Martina (en fauteuil) et Kimberly, les soeurs de Troy Davis, s'adressent à la foule devant le pénitencier de Jackson, alors que la Cour suprême a retardé l'exécution le temps de se prononcer sur un ultime recours.
AFP/ERIK S. LESSER
Les appels répétés ces derniers jours de l'Union européenne à la clémence, eux non plus, n'ont pas été entendus. Lundi encore, Catherine Ashton, chef de la diplomatie européenne, exprimait «sa vive inquiétude dans l'affaire de Troy Davis». «De sérieux doutes ont toujours entouré les preuves sur lesquelles a été établie la condamnation de M. Davis, comme l'ont reconnu les juges en appel», écrivait-elle.
«Le combat pour la justice ne s'arrête pas avec moi»
Mardi soir, le condamné avait adressé un message à ses défenseurs : «Le combat pour la justice ne s'arrête pas avec moi», avait-il écrit dans un texte diffusé par Amnesty International USA. «Je n'arrêterai de me battre qu'à mon dernier souffle.» Le comité des grâces venait de rejeter le dernier recours déposé par les avocats du condamné.

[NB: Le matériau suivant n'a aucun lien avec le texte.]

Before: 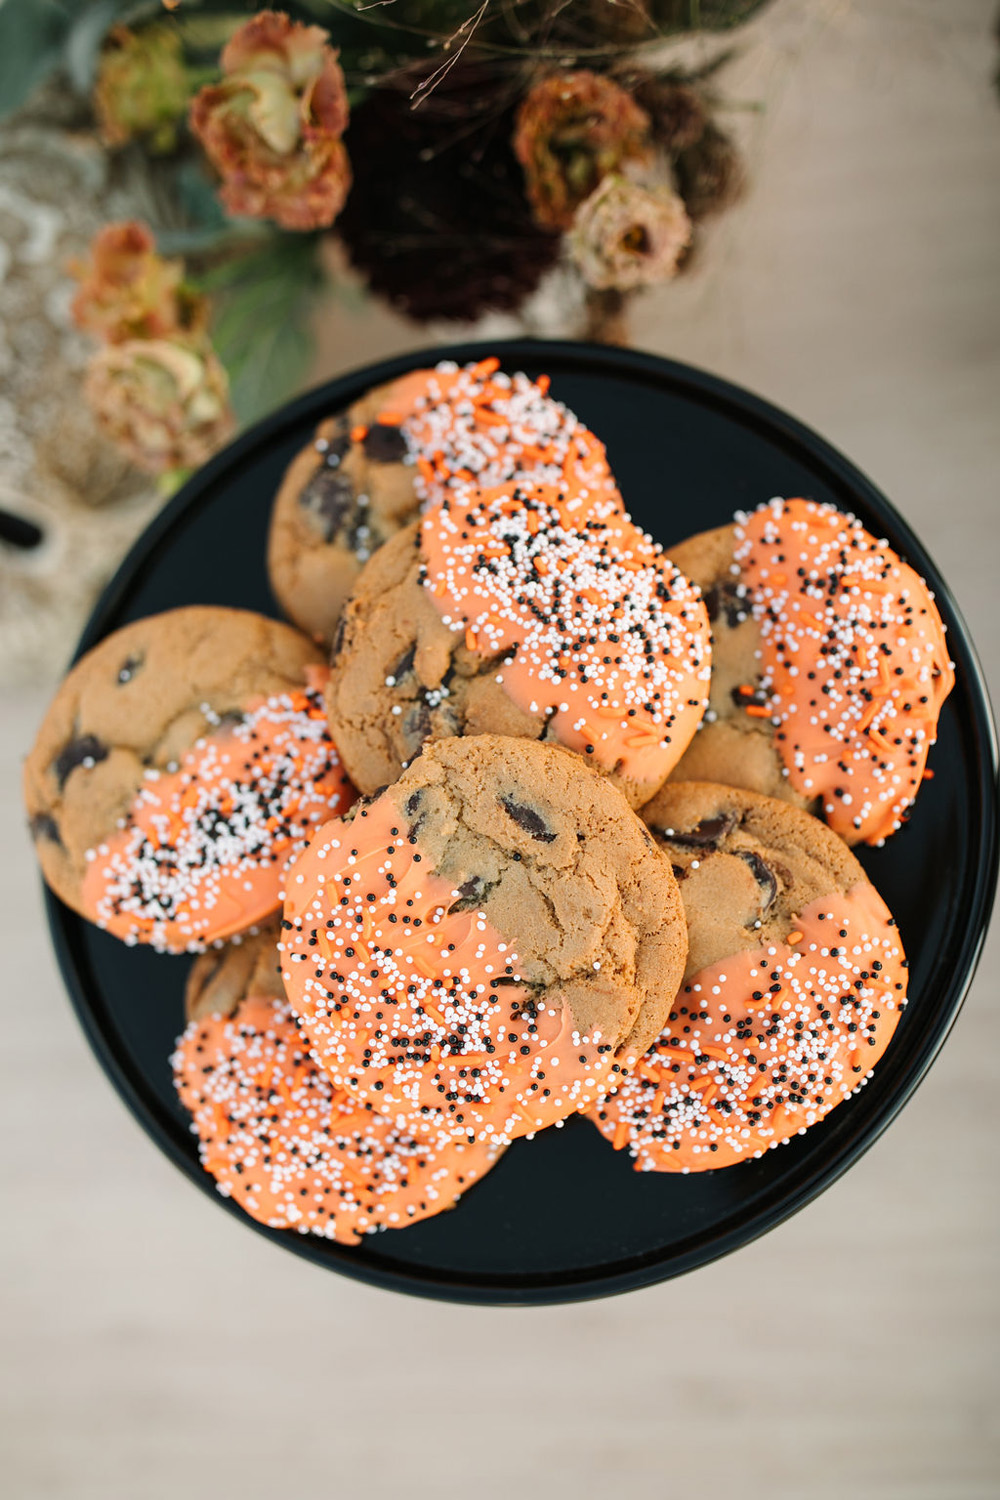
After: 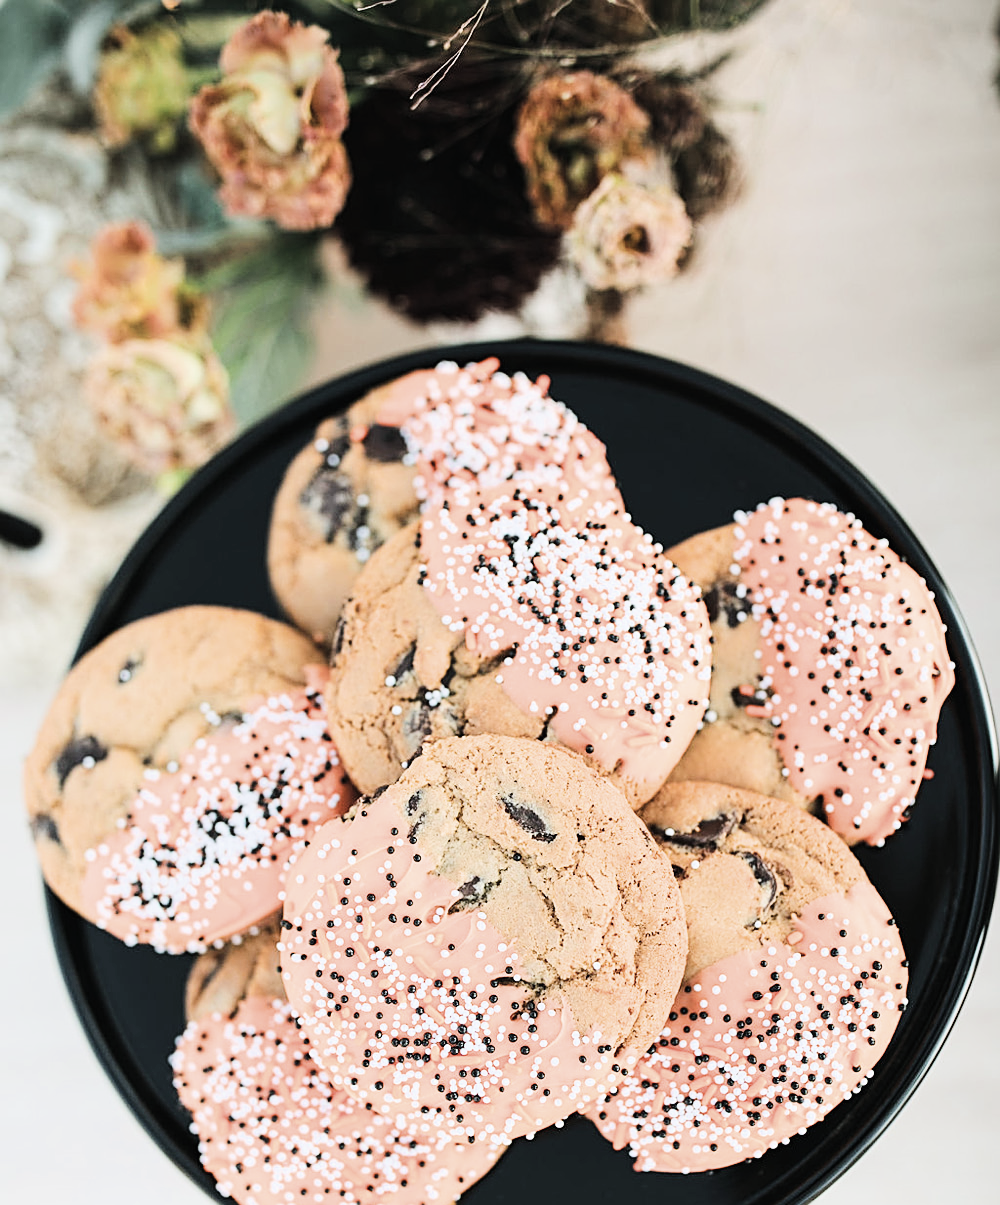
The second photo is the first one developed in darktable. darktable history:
exposure: black level correction 0, exposure 1 EV, compensate highlight preservation false
crop: bottom 19.605%
contrast brightness saturation: contrast 0.095, saturation -0.367
filmic rgb: black relative exposure -7.65 EV, white relative exposure 4.56 EV, threshold 3.02 EV, hardness 3.61, iterations of high-quality reconstruction 0, enable highlight reconstruction true
sharpen: on, module defaults
color balance rgb: shadows lift › chroma 2.023%, shadows lift › hue 248.35°, highlights gain › luminance 16.347%, highlights gain › chroma 2.898%, highlights gain › hue 257.69°, global offset › luminance 0.672%, perceptual saturation grading › global saturation 19.432%
tone equalizer: -8 EV -0.445 EV, -7 EV -0.4 EV, -6 EV -0.372 EV, -5 EV -0.262 EV, -3 EV 0.208 EV, -2 EV 0.359 EV, -1 EV 0.374 EV, +0 EV 0.404 EV, edges refinement/feathering 500, mask exposure compensation -1.57 EV, preserve details no
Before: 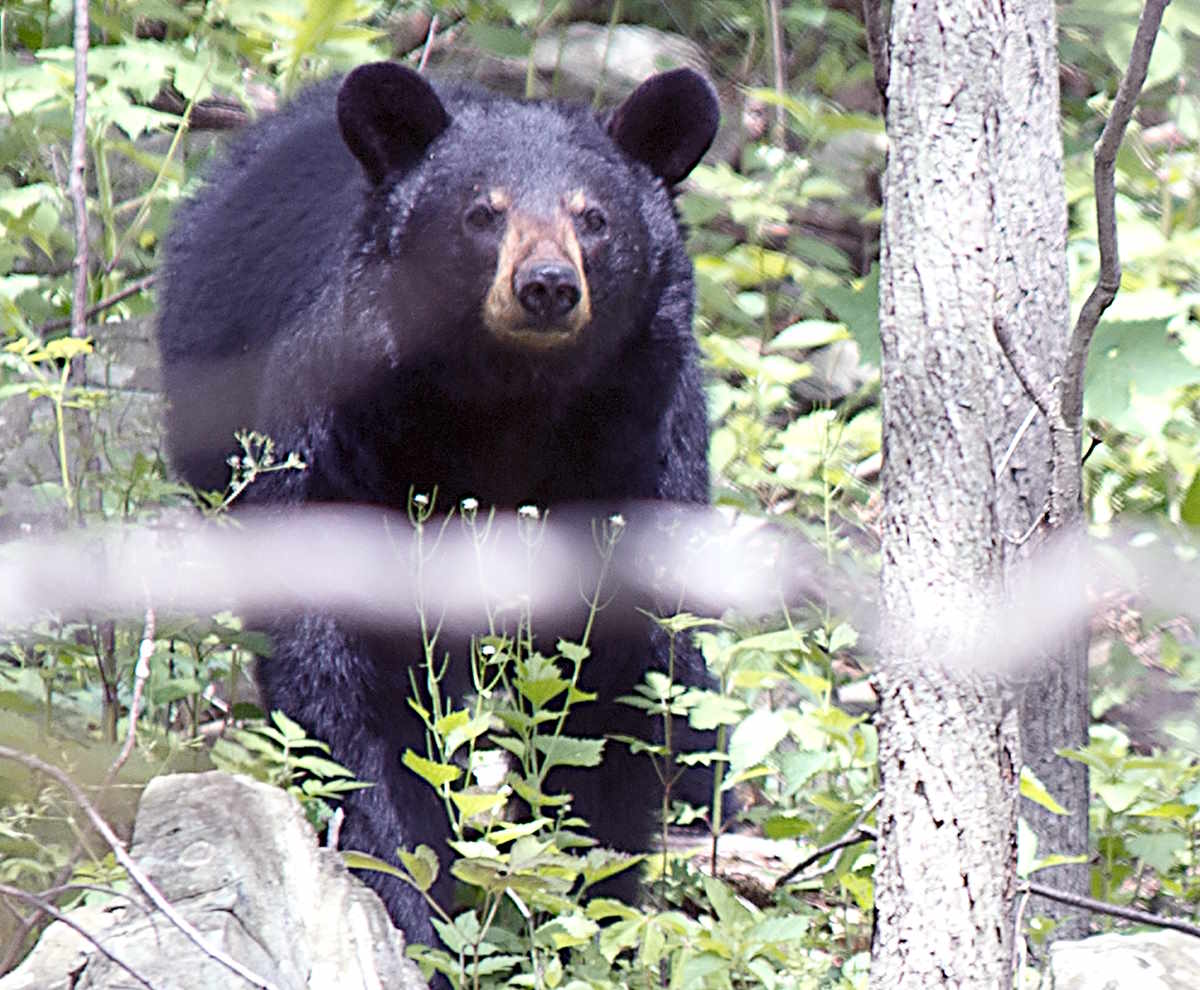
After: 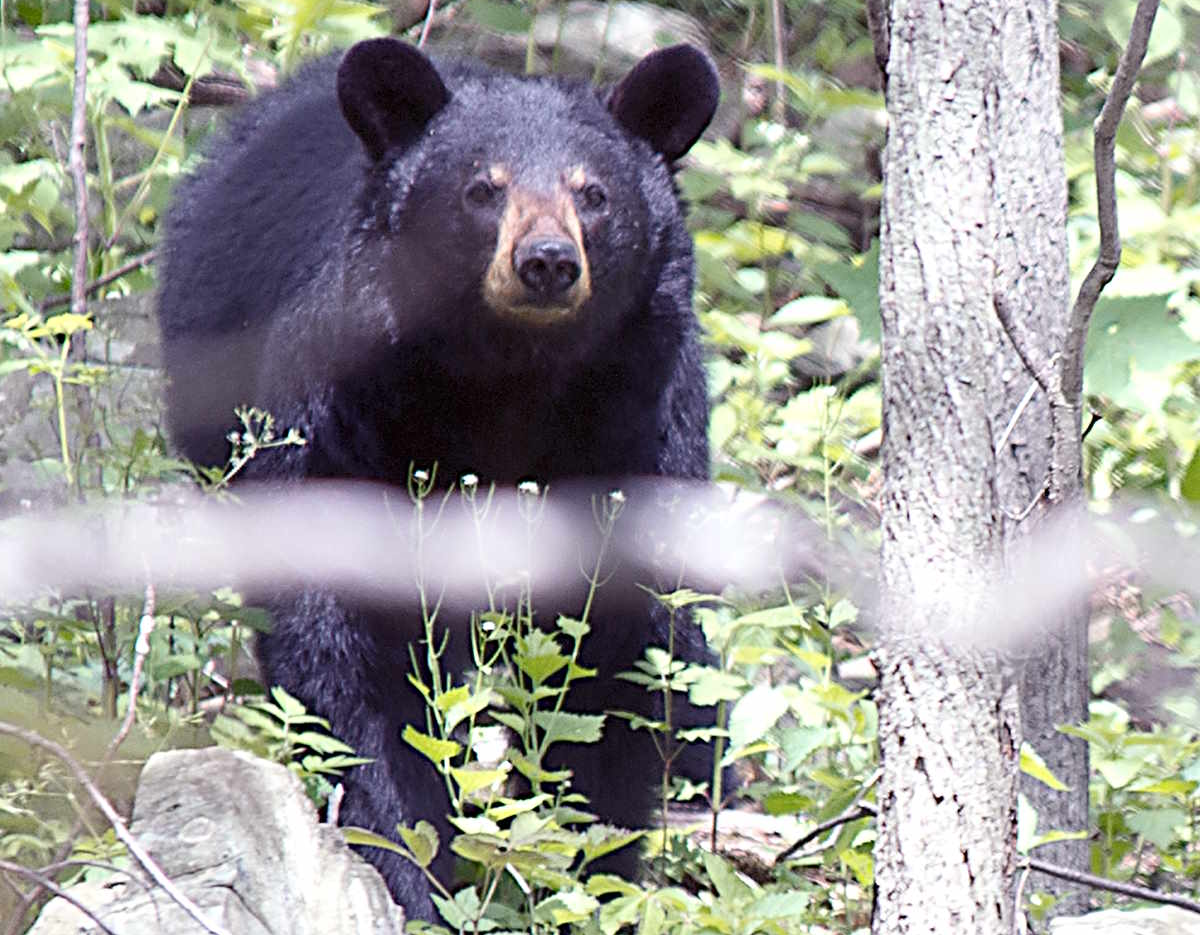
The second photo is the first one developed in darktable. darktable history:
crop and rotate: top 2.479%, bottom 3.018%
tone equalizer: on, module defaults
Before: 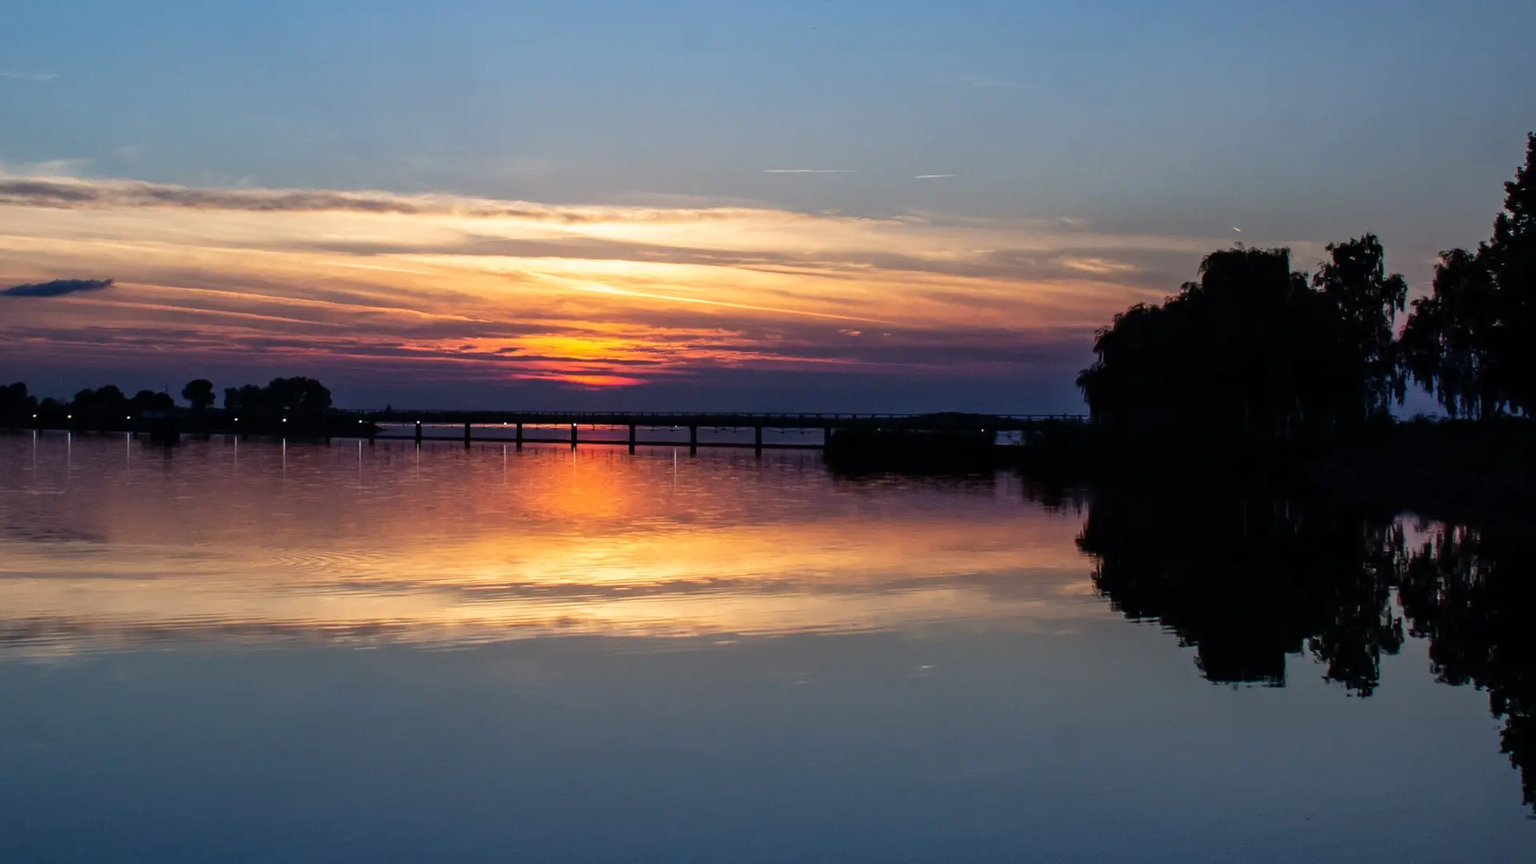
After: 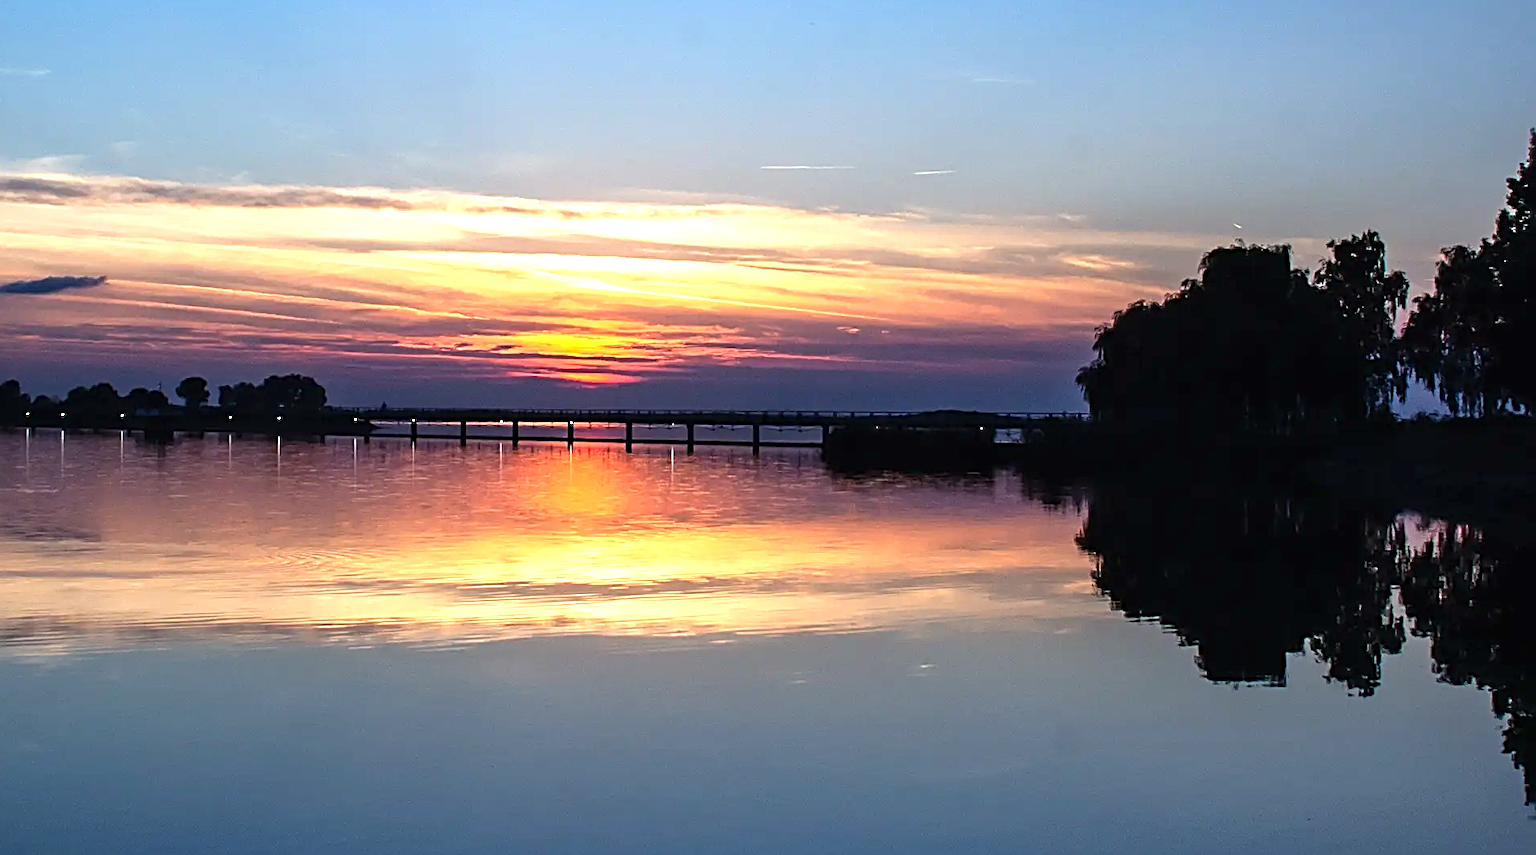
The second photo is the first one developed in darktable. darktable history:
exposure: black level correction -0.001, exposure 0.9 EV, compensate highlight preservation false
crop: left 0.477%, top 0.629%, right 0.146%, bottom 0.891%
sharpen: radius 2.976, amount 0.769
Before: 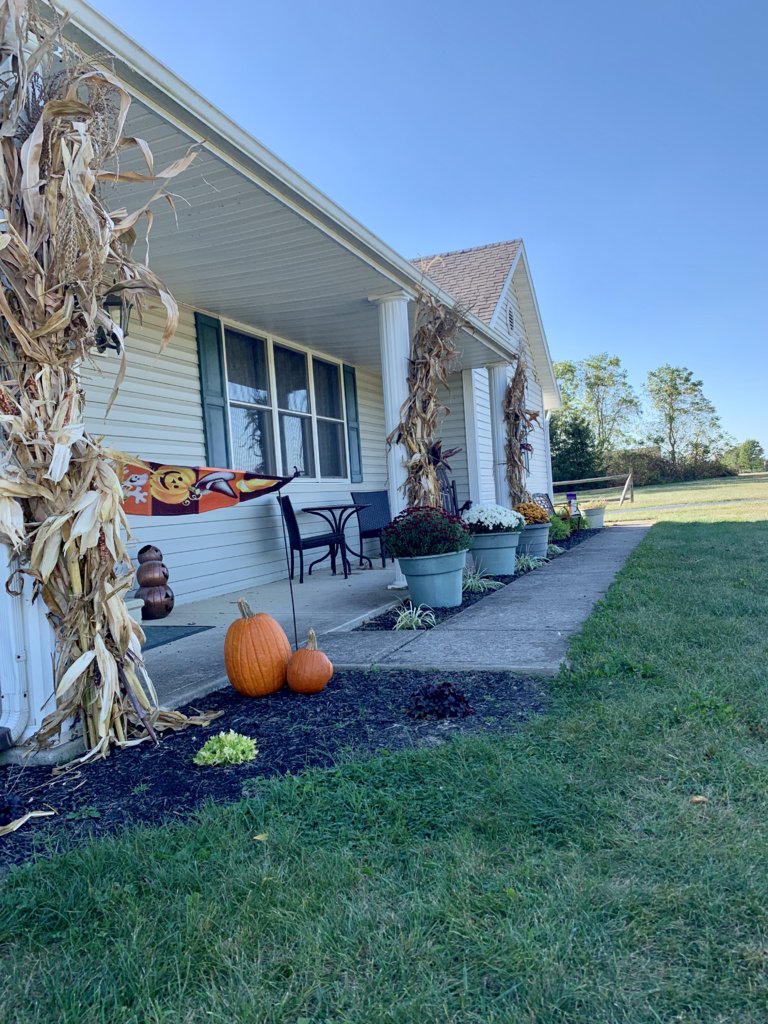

Et selon les experts, d'éventuels recours auprès de juridictions locales ou de la Cour suprême n'avaient plus que d'infimes chances d'aboutir. Restait l'ultime action menée par l'organisation de défense des droits de l'homme, l'American civil liberties union (ACLU), qui avait appelé «à une grève générale des personnels pénitentiaires en Géorgie».
Sept des neuf témoins se sont rétractés
Les doutes sur sa culpabilité ont toujours existé. A l'époque des faits, neuf témoins l'avaient désigné comme étant l'auteur du coup de feu qui a tué un policier blanc. Seulement, l'arme du crime n'a jamais été retrouvée et aucune empreinte digitale ou ADN n'a été relevée. Depuis, sept des neufs témoins sont revenus sur leurs déclarations, expliquant comment la police les avait persuadés de désigner le jeune Noir.
En 2009, la Cour suprême avait même offert à Troy Davis la possibilité de bénéficier d'une nouvelle audience. Mais la famille de Mark MacPhail, le policier tué, ne voulait rien entendre. Pour elle, il est l'auteur du meurtre.
Depuis 1976, date à laquelle la peine de mort a été rétablie dans l'Etat de Géorgie, 51 exécutions ont été programmées. Et sept demandes de grâce ont été accordées. Quelques heures avant Troy Davis, dans l'Etat du Texas, Lawrence Brewer, un Américain de 44 ans membre du Ku Klux Klan condamné pour un meurtre raciste, était lui aussi exécuté.